● To-do item
All of the entries below need repeating exactly, apart from their images.

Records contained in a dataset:
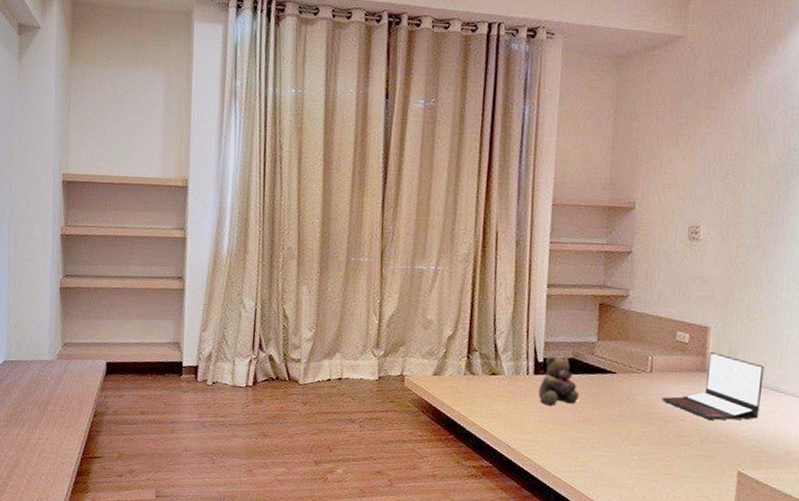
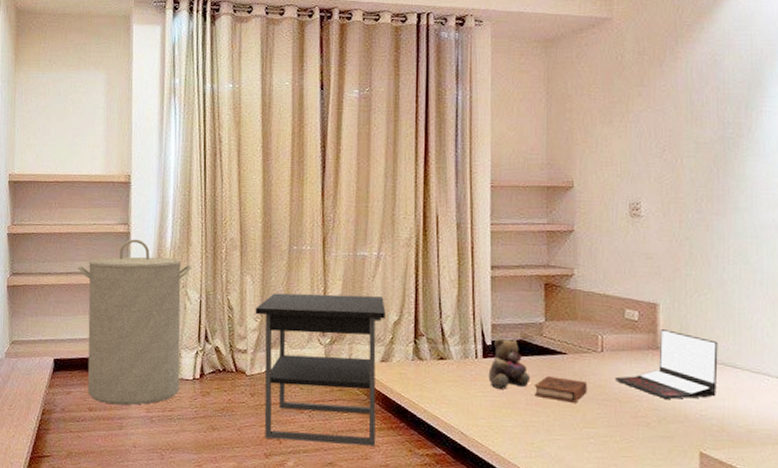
laundry hamper: none [132,245,249,410] -> present [78,239,192,406]
nightstand: none [310,304,441,457] -> present [255,293,385,447]
book: none [583,394,635,421] -> present [535,376,588,403]

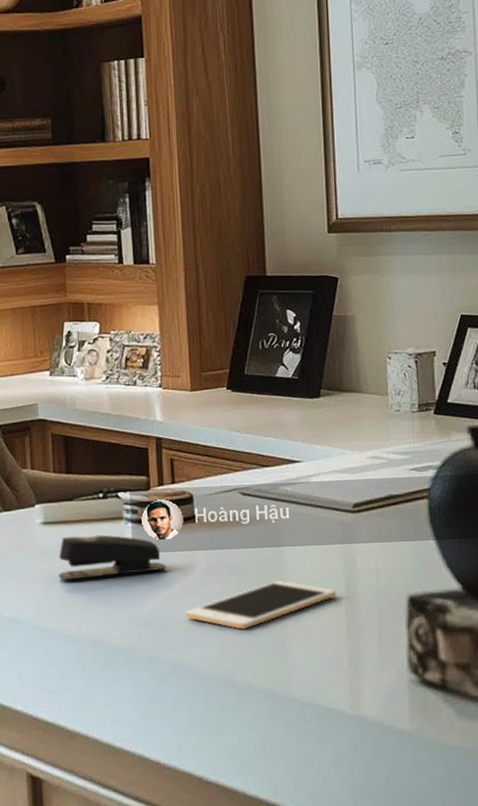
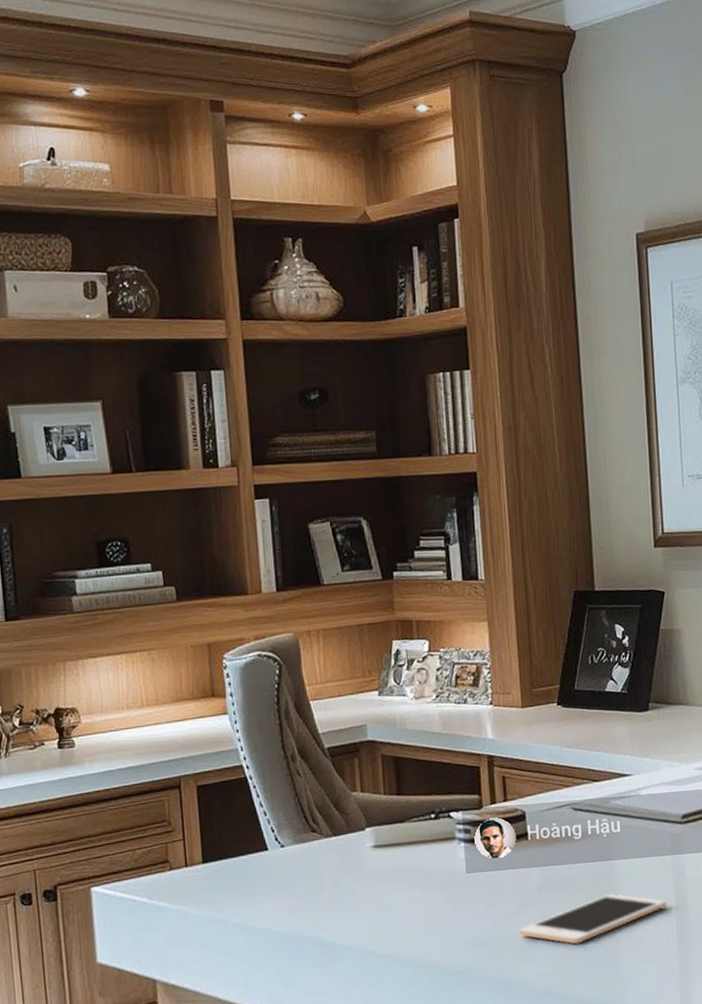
stapler: present [58,534,166,581] -> none [390,855,500,904]

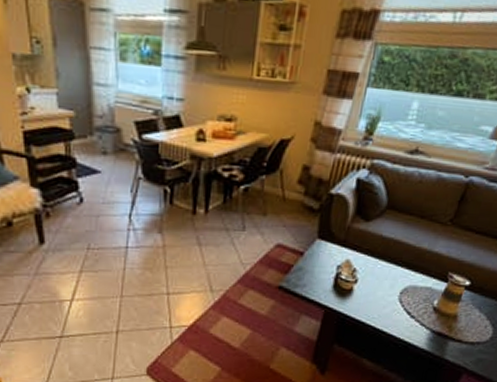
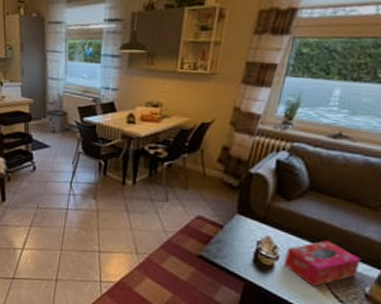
tissue box: none [362,259,431,306] -> present [283,240,361,287]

● Output of the exercise
laundry hamper: none [132,245,249,410] -> present [78,239,192,406]
nightstand: none [310,304,441,457] -> present [255,293,385,447]
book: none [583,394,635,421] -> present [535,376,588,403]

stapler: present [58,534,166,581] -> none [390,855,500,904]

tissue box: none [362,259,431,306] -> present [283,240,361,287]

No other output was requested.